> [Source extract]:
start

The book also takes on some of the myths and propaganda put forward by capitalists in relation to the use of migrant labour. It exposes the hypocrisy of politicians, for instance, who on the one hand attack undocumented migrant workers on the pretext that they take jobs away from US citizens, while at the same time advocating guest worker programs so as to benefit business. Indeed, Ness also observes that the claim by corporate interests that  migrants fill unskilled jobs that nobody else wants does not consider how the severe downgrading of wages and working conditions in these jobs due to globalization, outsourcing and the closure of manufacturing facilities has made these jobs less attractive in the first place.

The treatment of some of the migrants who have participated in existing guest worker programs, described in the book, is nothing short of horrific. We read, for example, of the protest of Indian shipyard workers lured by the false promise that they would eventually receive a green card, coming to work at Signal International in Mississippi, but made to live in unhygienic conditions in an overcrowded labour camp, given low wages, subjected to repeated retesting, and put under constant pressure to repay visa debts. Meanwhile, the accounts of Jamaican migrants working in US hotels and casinos illustrates the racism and discrimination experienced by many of these workers, whose treatment is much worse than that of others at the same workplace.

end

> [Written task 1]: Rewrite all of the records with "top-left" replaced by "upper-left", keeping everything else the same.
The passage on migrant labor and the records have nothing to do with each other.

> [Supplied material]:
start

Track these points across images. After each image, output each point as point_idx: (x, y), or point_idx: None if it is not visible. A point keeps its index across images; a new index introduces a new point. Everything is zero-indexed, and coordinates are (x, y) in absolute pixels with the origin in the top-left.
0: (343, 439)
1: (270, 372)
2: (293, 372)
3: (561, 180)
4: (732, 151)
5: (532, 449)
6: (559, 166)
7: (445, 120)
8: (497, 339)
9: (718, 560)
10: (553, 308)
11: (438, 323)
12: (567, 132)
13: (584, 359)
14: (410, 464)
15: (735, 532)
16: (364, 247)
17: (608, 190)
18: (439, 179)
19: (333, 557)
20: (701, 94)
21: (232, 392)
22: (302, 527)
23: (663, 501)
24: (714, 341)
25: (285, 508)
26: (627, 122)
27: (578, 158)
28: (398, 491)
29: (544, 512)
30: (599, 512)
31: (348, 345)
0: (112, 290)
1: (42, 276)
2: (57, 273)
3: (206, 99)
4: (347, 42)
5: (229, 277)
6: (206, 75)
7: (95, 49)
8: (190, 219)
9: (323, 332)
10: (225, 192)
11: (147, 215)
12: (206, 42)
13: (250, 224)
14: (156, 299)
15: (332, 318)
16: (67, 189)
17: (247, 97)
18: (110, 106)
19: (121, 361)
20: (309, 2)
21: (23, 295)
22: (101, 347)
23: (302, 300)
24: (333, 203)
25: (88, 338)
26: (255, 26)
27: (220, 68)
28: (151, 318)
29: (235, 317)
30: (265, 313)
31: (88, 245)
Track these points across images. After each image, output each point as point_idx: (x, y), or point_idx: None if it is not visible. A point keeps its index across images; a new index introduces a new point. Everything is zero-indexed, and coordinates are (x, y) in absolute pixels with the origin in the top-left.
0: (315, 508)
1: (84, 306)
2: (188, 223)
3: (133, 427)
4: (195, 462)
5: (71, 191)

end

> [Written task 2]: Reproduce the passage on migrant labor word for word, in full.

> [Written reply 1]:
Track these points across images. After each image, output each point as point_idx: (x, y), or point_idx: None if it is not visible. A point keeps its index across images; a new index introduces a new point. Everything is zero-indexed, and coordinates are (x, y) in absolute pixels with the origin in the upper-left.
0: (343, 439)
1: (270, 372)
2: (293, 372)
3: (561, 180)
4: (732, 151)
5: (532, 449)
6: (559, 166)
7: (445, 120)
8: (497, 339)
9: (718, 560)
10: (553, 308)
11: (438, 323)
12: (567, 132)
13: (584, 359)
14: (410, 464)
15: (735, 532)
16: (364, 247)
17: (608, 190)
18: (439, 179)
19: (333, 557)
20: (701, 94)
21: (232, 392)
22: (302, 527)
23: (663, 501)
24: (714, 341)
25: (285, 508)
26: (627, 122)
27: (578, 158)
28: (398, 491)
29: (544, 512)
30: (599, 512)
31: (348, 345)
0: (112, 290)
1: (42, 276)
2: (57, 273)
3: (206, 99)
4: (347, 42)
5: (229, 277)
6: (206, 75)
7: (95, 49)
8: (190, 219)
9: (323, 332)
10: (225, 192)
11: (147, 215)
12: (206, 42)
13: (250, 224)
14: (156, 299)
15: (332, 318)
16: (67, 189)
17: (247, 97)
18: (110, 106)
19: (121, 361)
20: (309, 2)
21: (23, 295)
22: (101, 347)
23: (302, 300)
24: (333, 203)
25: (88, 338)
26: (255, 26)
27: (220, 68)
28: (151, 318)
29: (235, 317)
30: (265, 313)
31: (88, 245)
Track these points across images. After each image, output each point as point_idx: (x, y), or point_idx: None if it is not visible. A point keeps its index across images; a new index introduces a new point. Everything is zero-indexed, and coordinates are (x, y) in absolute pixels with the origin in the upper-left.
0: (315, 508)
1: (84, 306)
2: (188, 223)
3: (133, 427)
4: (195, 462)
5: (71, 191)

> [Written reply 2]:
The book also takes on some of the myths and propaganda put forward by capitalists in relation to the use of migrant labour. It exposes the hypocrisy of politicians, for instance, who on the one hand attack undocumented migrant workers on the pretext that they take jobs away from US citizens, while at the same time advocating guest worker programs so as to benefit business. Indeed, Ness also observes that the claim by corporate interests that  migrants fill unskilled jobs that nobody else wants does not consider how the severe downgrading of wages and working conditions in these jobs due to globalization, outsourcing and the closure of manufacturing facilities has made these jobs less attractive in the first place.

The treatment of some of the migrants who have participated in existing guest worker programs, described in the book, is nothing short of horrific. We read, for example, of the protest of Indian shipyard workers lured by the false promise that they would eventually receive a green card, coming to work at Signal International in Mississippi, but made to live in unhygienic conditions in an overcrowded labour camp, given low wages, subjected to repeated retesting, and put under constant pressure to repay visa debts. Meanwhile, the accounts of Jamaican migrants working in US hotels and casinos illustrates the racism and discrimination experienced by many of these workers, whose treatment is much worse than that of others at the same workplace.